Lori Kikuchi, who’s scheduled to return home to Maui from Las Vegas with her husband and her sister late Tuesday night, said all three are vaccinated and yet only two — her husband and her sister — were exempted via the Safe Travels website once proof of vaccination was uploaded.

“I’m happy about the new rules . . . but I’m not happy with me not getting exemption on my QR code and my sister and my hubby got exemption,” she said Tuesday afternoon.

Kikuchi said the three planned the dates of their trip around the new rules, and now she’s concerned she will have to wait in a long line to prove her vaccination status once she gets home to Maui.

“I tried calling (Safe Travels) to see if I did anything wrong but no one called me back,” she said.

Overall, the relaxed rules also created a more streamlined deplaning process, airport staff said. In previous months, some travelers at peak times had to wait an hour or more after getting off the plane and before picking up bags as Safe Travels and other documents were processed.

“Yesterday, the average time was 45 minutes,” said Cyndee Kavula, Hawaiian Airlines customer service agent. “Now they’re telling me it’s five and 10 minutes. That’s huge.”
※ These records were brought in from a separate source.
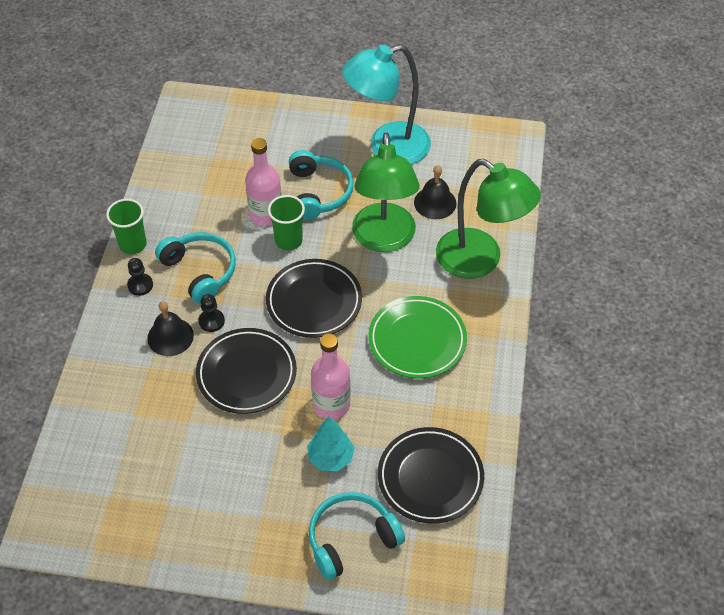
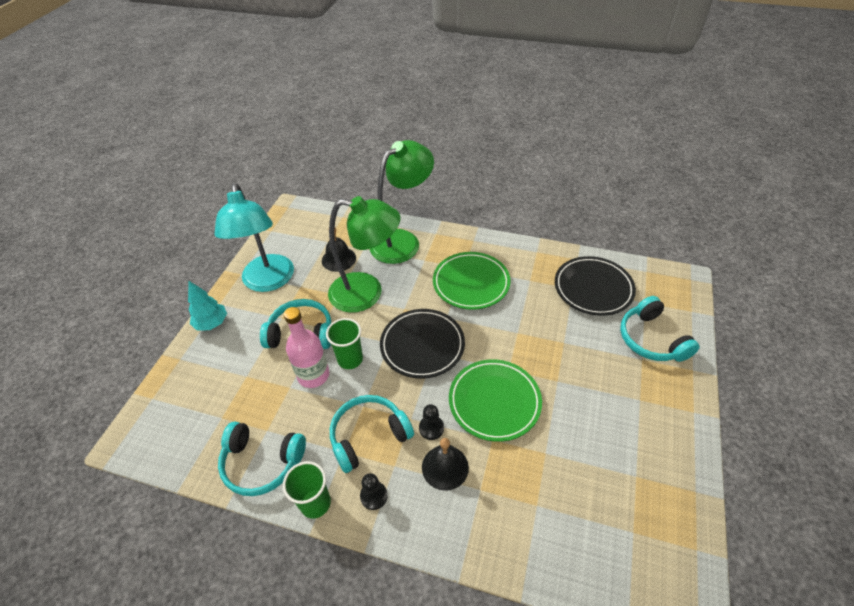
camera: 80 degrees left, 5 degrees down
black plate [196,328,297,414] -> green plate [449,359,542,442]
turquoise tree [307,416,354,471] -> turquoise tree moved to [188,281,227,331]
pink bottle [311,333,351,419] -> none
none -> turquoise headphones [218,421,306,496]

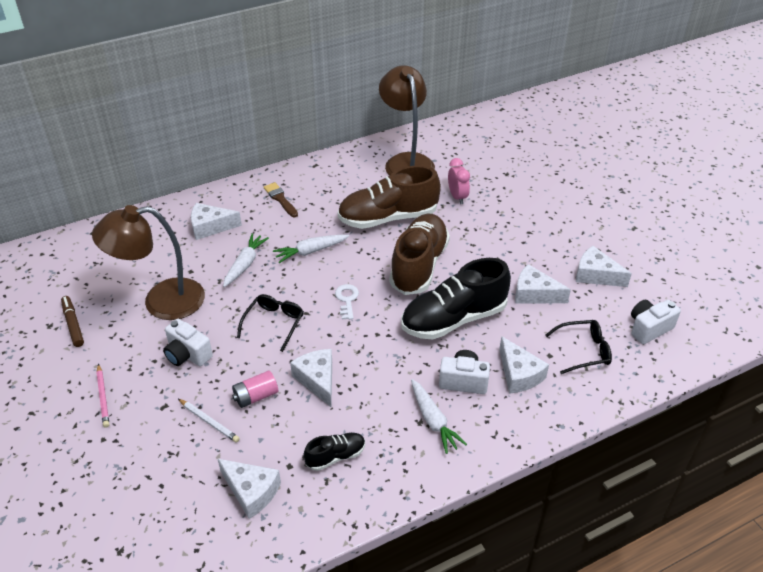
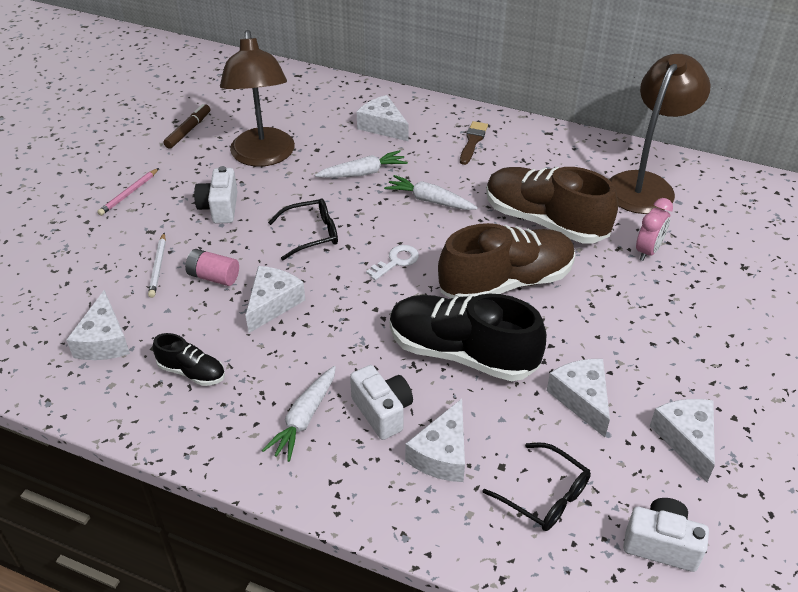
camera: 50 degrees right, 0 degrees up
brown lamp [92,205,205,320] -> brown lamp turned 135 degrees counterclockwise [220,30,295,167]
Moniz said staff saw a reduction in terminal congestion now that interisland passengers are not waiting for clearance to move on to the baggage claim.

Mayor Michael Victorino hailed the travel changes as “good news” during a county news conference Tuesday afternoon.

“I know many of you are excited to see other family members and friends on other islands and have been missing out on that during the pandemic,” Deputy Managing Director Josiah Nishita said during the news conference. “Hawaii is a very close-knit community and I know a lot of you out there are really excited to get back to seeing your family and friends.”

Changes to travel restrictions were announced recently by Gov. David Ige, who gave vaccination benchmarks for reopening.

When the state reaches a vaccination rate of 60 percent, the vaccination exception that began Tuesday will extend to travelers vaccinated in the U.S., traveling domestically. When the state reaches a 70 percent vaccination rate, all restrictions on travel will be lifted.

As of Tuesday, 55 percent of Hawaii’s eligible population completed vaccinations and 61 percent initiated vaccinations, including federal doses, according to the state Department of Health data.

Hawaii ranks among the top four states for vaccination rates, and most local counties have vaccinated roughly half of their communities — in Maui County, 57 percent of the total population has initiated the vaccination process, with 46 percent completed; in Kauai County, 59 percent have initiated and 53 percent have completed; in Hawaii County, 58 percent have initiated and 47 percent have completed; and in Honolulu County, 55 percent have initiated while 48 percent have completed, according to DOH data. County breakdowns do not include federal doses.